Lubbock businesses worried for safety, bottom line, as Texas approves eliminating car inspection mandate
LUBBOCK, Texas (KCBD) - Come 2025, most Texans will get to skip out on their yearly car inspections. Tuesday, Gov. Greg Abbott signed HB 3297 into law, which removes the mandatory requirement for the vehicle checks.
Employees at two small businesses in Lubbock are worried the change could threaten drivers’ safety, and one is worried about his employer’s bottom line.
Gig Pierce, the shop foreman at Scott’s Complete Car Care, says the change will bring new dangers to the road.
“If people are mindful and take care of their vehicles, look at their vehicles real regular that’s one thing. But we’re all so busy that a lot of times, people just don’t do that,” Pierce said. “I don’t want to be driving behind somebody and they don’t have brake lights.”
Kyle Havens, assistant manager at Lube Pro Inspection Xpress, says removing required inspections could not only hurt drivers with car problems, but the other drivers and people nearby.
“Somebody driving around that their headlights don’t work at night or their tires are bald in the middle, so it has a weak spot,” Havens said. “Bad things could happen.”

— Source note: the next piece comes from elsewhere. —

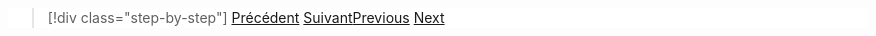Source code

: > [!div class="step-by-step"]
> <span data-ttu-id="b6aff-155">[Précédent](filling-a-list-using-cascadingdropdown-cs.md)
> [Suivant](presetting-list-entries-with-cascadingdropdown-cs.md)</span><span class="sxs-lookup"><span data-stu-id="b6aff-155">[Previous](filling-a-list-using-cascadingdropdown-cs.md)
[Next](presetting-list-entries-with-cascadingdropdown-cs.md)</span></span>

Only Texans living in the state’s major metro areas will have to pass an emissions inspection. Those 17 counties include Harris, Fort Bend, Brazoria, Montgomery, Galveston, Williamson, Travis, Dallas, Tarrant, Denton, Collin, Rockwall, Kaufman, Ellis, Johnson, Parker and El Paso.
Havens says his employer now has to worry about its bottom line, as the shop only performs oil changes, inspections, and makes everyday sales for those inspections like wiper blades and air filters.
“Talking about what are we going to do with this side, how are we going to keep everybody that’s already here employed, you know, all that sort of stuff,” Havens said. “We’re a small, locally owned place, so it’s hard for us to make drastic changes on the drop of a hat.”
Even though drivers won’t have to take their car to the shop, the inspections will be replaced by an annual fee of $7.50. Drivers of new vehicles that haven’t been registered before will pay $16.75 upon registration. The money will go to the Texas Mobility Fund, the Clean Air Fund and the state’s general revenue.
“The state’s still going to get their money, they still charge their fee at the end of the day. So, it’s not really affecting them to much, it’s just small shops like us that have to figure out what we’re going to do,” Havens said.
Supporters of the change say it will save Texans time and money.